Total duration : 61:12 mn
Paysage
sonore - Hambourg
Soundscape of the Hamburg city
Hamburg Geräuschlandschaft
Afin de ne pas encombrer le texte, les titres de l'album sont suivants :
0:00
- Hamburg Hauptbahnhof. The gigantic main station of Hamburg.
Arriving by the S3 line, sounds of the trains. An ICE train
leaving to Karlsruhe and a completely desesperated guy missing
his train.
11:20 - Binnenalster, Ballindamm. On the dock, pigeons flirting.
12:48 - Binnenalster, Alsterpavillon. The Elb (or Elbe) river
is like a big lake. Its extremely traveled by tourists.
This is a short walk in the middle of a devastating mass tourism.

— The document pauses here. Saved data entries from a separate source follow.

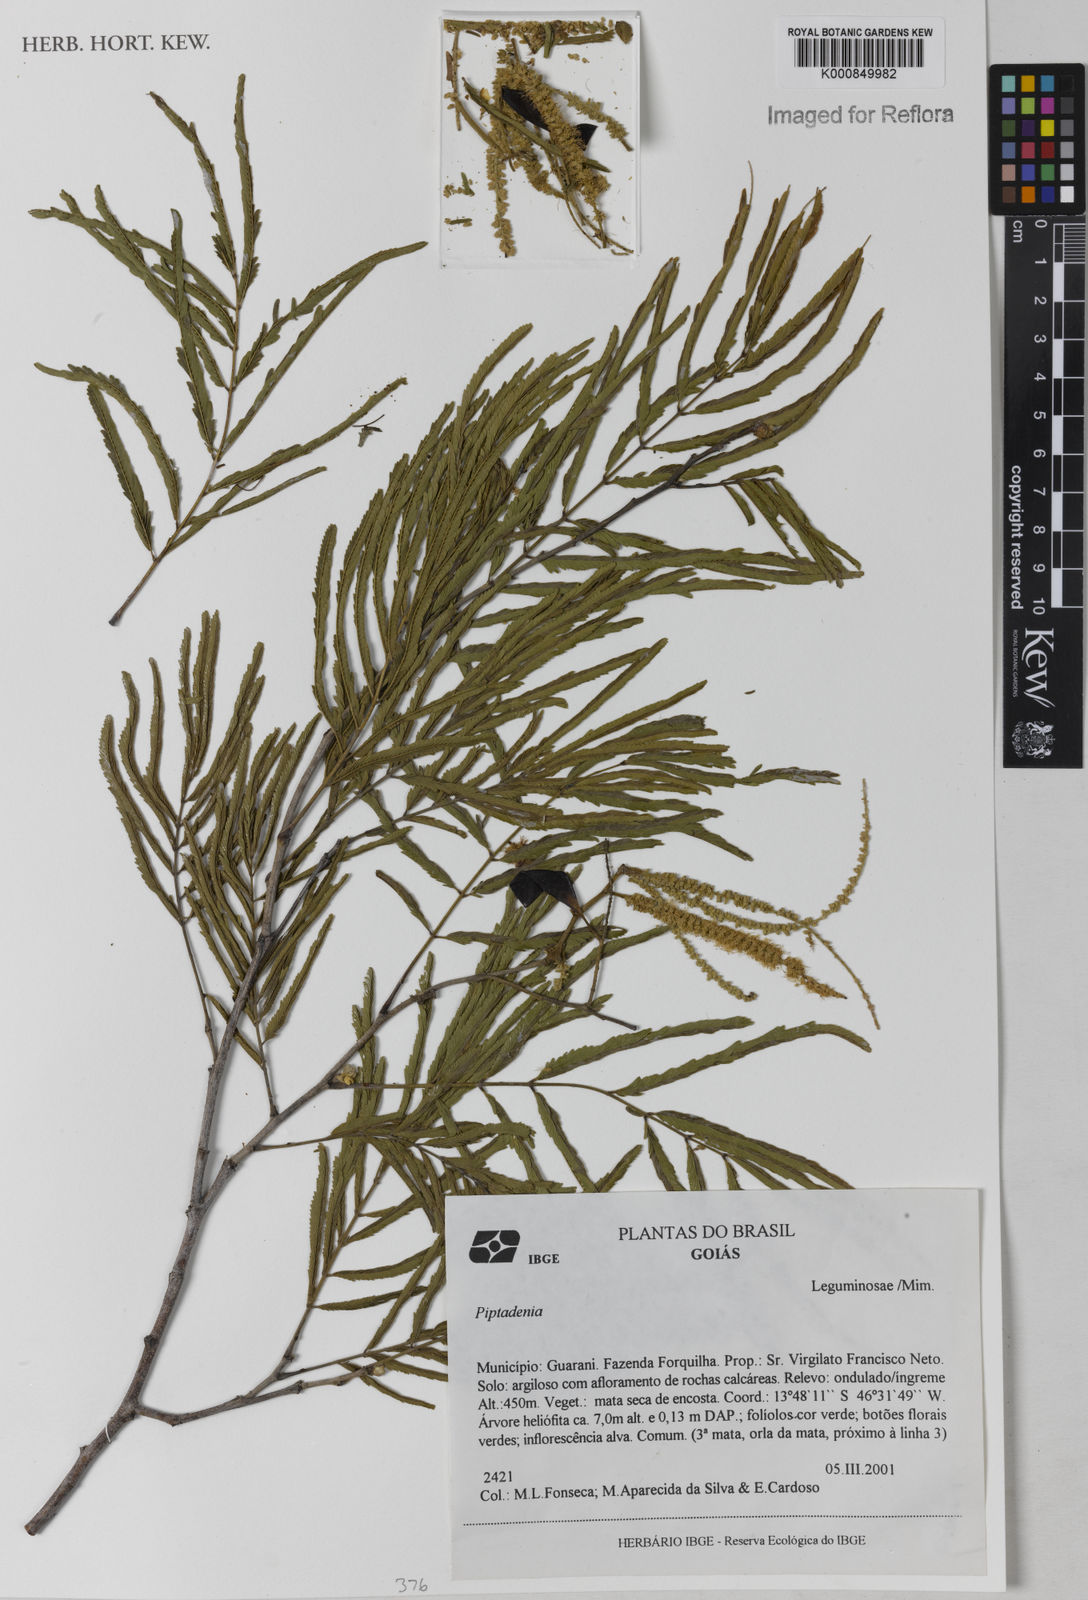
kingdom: Plantae
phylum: Tracheophyta
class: Magnoliopsida
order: Fabales
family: Fabaceae
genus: Piptadenia
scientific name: Piptadenia
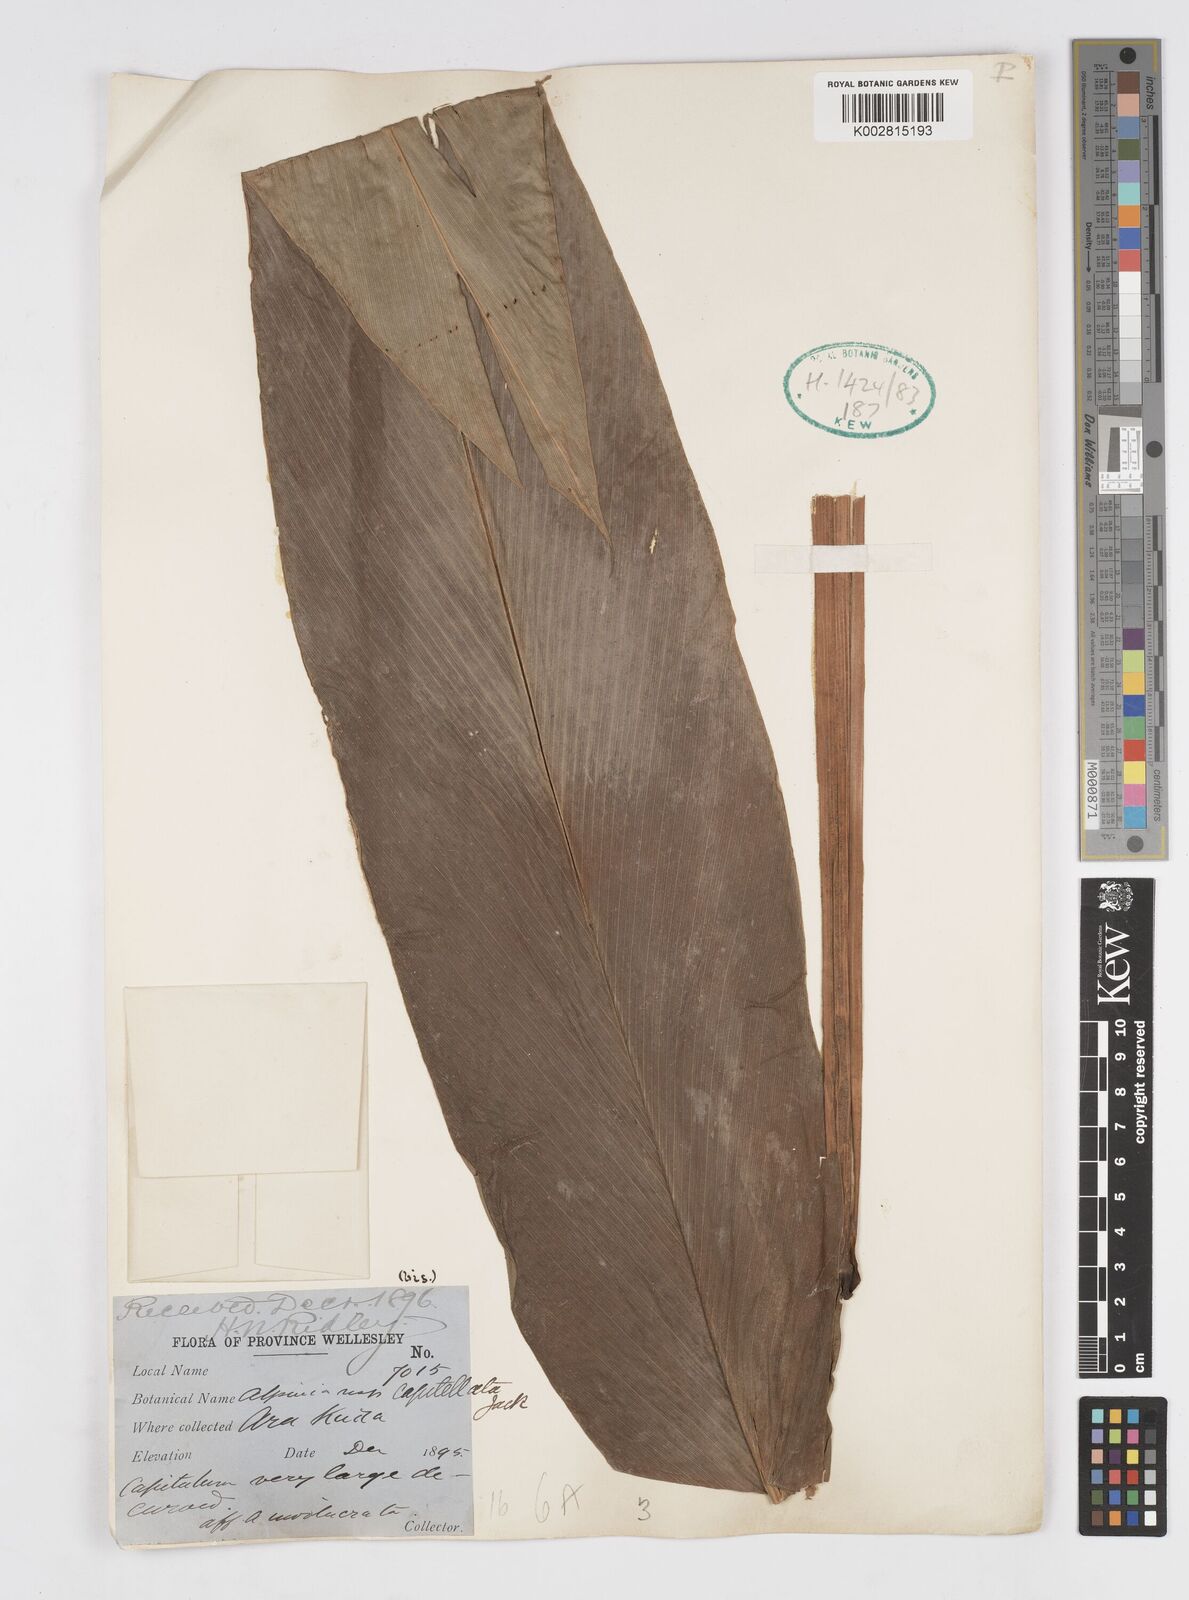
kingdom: Plantae
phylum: Tracheophyta
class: Liliopsida
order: Zingiberales
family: Zingiberaceae
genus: Alpinia
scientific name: Alpinia capitellata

Huge amounts of tourists drinking, people in the bars, regular
calls from tourist boats.
21:44 - On the pontoon. Landungsbrücken near the Elbphilharmonie.
Some tourist boats berthing. At the backyard, sounds of the
Hamburg shipyard.
27:52 - Annenstraße & Paulinenplatz. Children playing
in a park, with the parents.
33:12 - Hauptkirche St. Petri & Speersort. A small demonstration
in the street. One hundred people want more refugees in Germany.
Catholic speech and religious song.
36:30 - Sankt-Pauli-Elbtunnel. The tunnel establishes the link
below the Elb river. The tunnel is mostly cycleable and pedestrian.
Sound of the lifts, and crossing all the tunnel by feet.
42:52 - Planten un Blomen, Großer spielplatz. Into the
huge botanic garden of Hamburg, a colossal amount of children
playing in the park.
47:22 - Grasbrookpark at 12AM. Children playing in a park, with
the parents.
50:50 - The train going to Neuwiedenthal on evening. Some turkish
people talking loudly and a very angry woman with a bike.
58:12 - Hauptkirche St. Michaelis. The very good and pleasant
bell of this Lutheran church, ringing at 10AM. Into the park,
song of a blackbird and pedestrians walking onto the gravels.